Une mélodie céleste résonna dans le ciel. En levant les yeux, ils aperçurent un phénix traversant les nuages. Sa beauté pure et sans tache leur fit oublier la guerre, la douleur, la haine, les massacres…

La terreur qui pesait sur leurs cœurs se dissipa. Le flux sombre de leurs désirs malsains s’évapora.

Ils repensèrent à tout ce qu’ils avaient fait ces derniers temps, et se trouvèrent d’une stupidité accablante.

*

Dès qu’il s’aperçut que la maladie démoniaque avait disparu, le Seigneur de la ville de Lingxin,, interrompit aussitôt les combats. Il n’eut pas le loisir de réfléchir aux fautes commises ni à l’affaire du Pavillon Tianwu ; excuses et compensations furent remises à plus tard.
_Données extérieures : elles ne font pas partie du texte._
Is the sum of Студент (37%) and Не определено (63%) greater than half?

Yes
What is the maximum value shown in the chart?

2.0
Il rentra à toute vitesse, accompagné des cultivateurs de la ville de Lingxin. Dans la cour de sa résidence, il vit sa fille, belle et douce, qui lui tendait comme à l’accoutumée une tasse de thé spirituel et des fruits parfumés, en lui adressant un sourire : « Père, tu as travaillé dur... »

On dit que les vrais méchants ne versent pas facilement de larmes.
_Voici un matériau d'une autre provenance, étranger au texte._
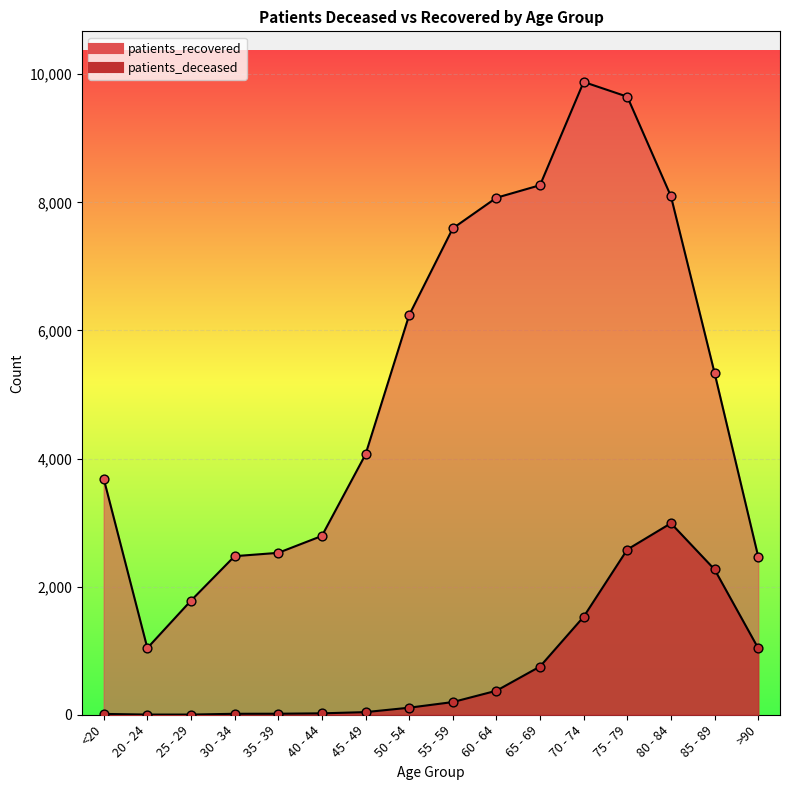

At how many categories does at least one series exceed 7751?

5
Le Seigneur de la ville de Lingxin serra dans ses bras sa précieuse fille, retrouvée après avoir été perdue, et éclata en sanglots déchirants.

*

Sur l’Île des Esprits Immortels, Dame Nian tenait la main de Duoduo. Allongée dans l’herbe, elle attendait tranquillement l’arrivée de la mort.
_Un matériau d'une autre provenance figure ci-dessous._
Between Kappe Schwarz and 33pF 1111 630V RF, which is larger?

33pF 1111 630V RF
Soudain, Duoduo pointa le ciel du doigt et s’exclama, émerveillée : « Regarde ! Quel magnifique oiseau ! »

Dame Nian ouvrit les yeux. Elle vit le phénix tournoyer parmi les nuages, tandis que les ténèbres s’écartaient peu à peu, laissant filtrer des rayons de soleil d’une douceur inouïe, de plus en plus éblouissants. Lorsque le phénix s’éloigna, elle s’éveilla de cette scène splendide et remarqua soudain que son corps s’était allégé, et que les marques noires sur le visage de Duoduo avaient disparu…

Derrière elles, des acclamations de femmes cultivatrices retentirent :

« Nous avons survécu. »

« L’Île de Xian Ling a survécu. »

*

Le phénix parcourut chaque recoin du monde, et les acclamations résonnèrent elles aussi dans chaque coin du monde.

Toutes les émanations démoniaques furent entièrement purgées.

Enfin, le phénix retourna au Pic Inextinguible.

Song Qinshi était assis de biais sur un immense rocher, adossé à un pin gigantesque. Son artefact spirituel natal avait été brisé, son dantian détruit, toute son énergie méritoire épuisée, et sa vie touchait à sa fin. Son visage était d’une pâleur extrême, son corps trop faible pour se tenir debout, mais dans son cœur, il ressentait une joie sincère…

Le phénix atterrit, reprit forme humaine. Dans ses yeux d’or, empreints de noblesse et d’austérité, brillait une autorité digne : il était la divinité de ce monde, devant qui toutes choses devaient s’incliner.

Pas à pas, il s’approcha de Song Qinshi, le regardant avec dévotion, fixant ces yeux les plus limpides du monde.

Song Qinshi leva les yeux, un sourire radieux aux lèvres : « Bienvenue chez toi. »

Yue Wuhuan répondit avec douceur : « Merci, de n’avoir jamais abandonné. »

*

Le monde avait été réparé. L’Arbre-Monde rayonnait à nouveau de vitalité.

Yue Wuhuan leva la main, rassembla dans sa paume l’immensité des mérites générés par l’Arbre-Monde, et les insuffla dans le corps de Song Qinshi pour réparer son âme divine affaiblie. Puis, il réajusta les lignes du destin de ce monde, permettant à la petit sphère qui se faisait appeler «système» de renaître, désormais purifié de toute impureté.

La sphère bondit joyeusement, émettant des bips, et annonça :

« Agent Song Qinshi, mission n°1350 réussie : sauvetage du protagoniste shou Bai Zihao. »

« Agent Song Qinshi, mission n°1351 réussie : élimination du grand antagoniste du Pic Inextinguible.»

« Monde en déconnexion… »

Le corps de Song Qinshi se transforma en myriades de particules lumineuses dorées, puis se dissipa dans le firmament.

Le phénix déploya à nouveau ses ailes et s’élança à sa poursuite.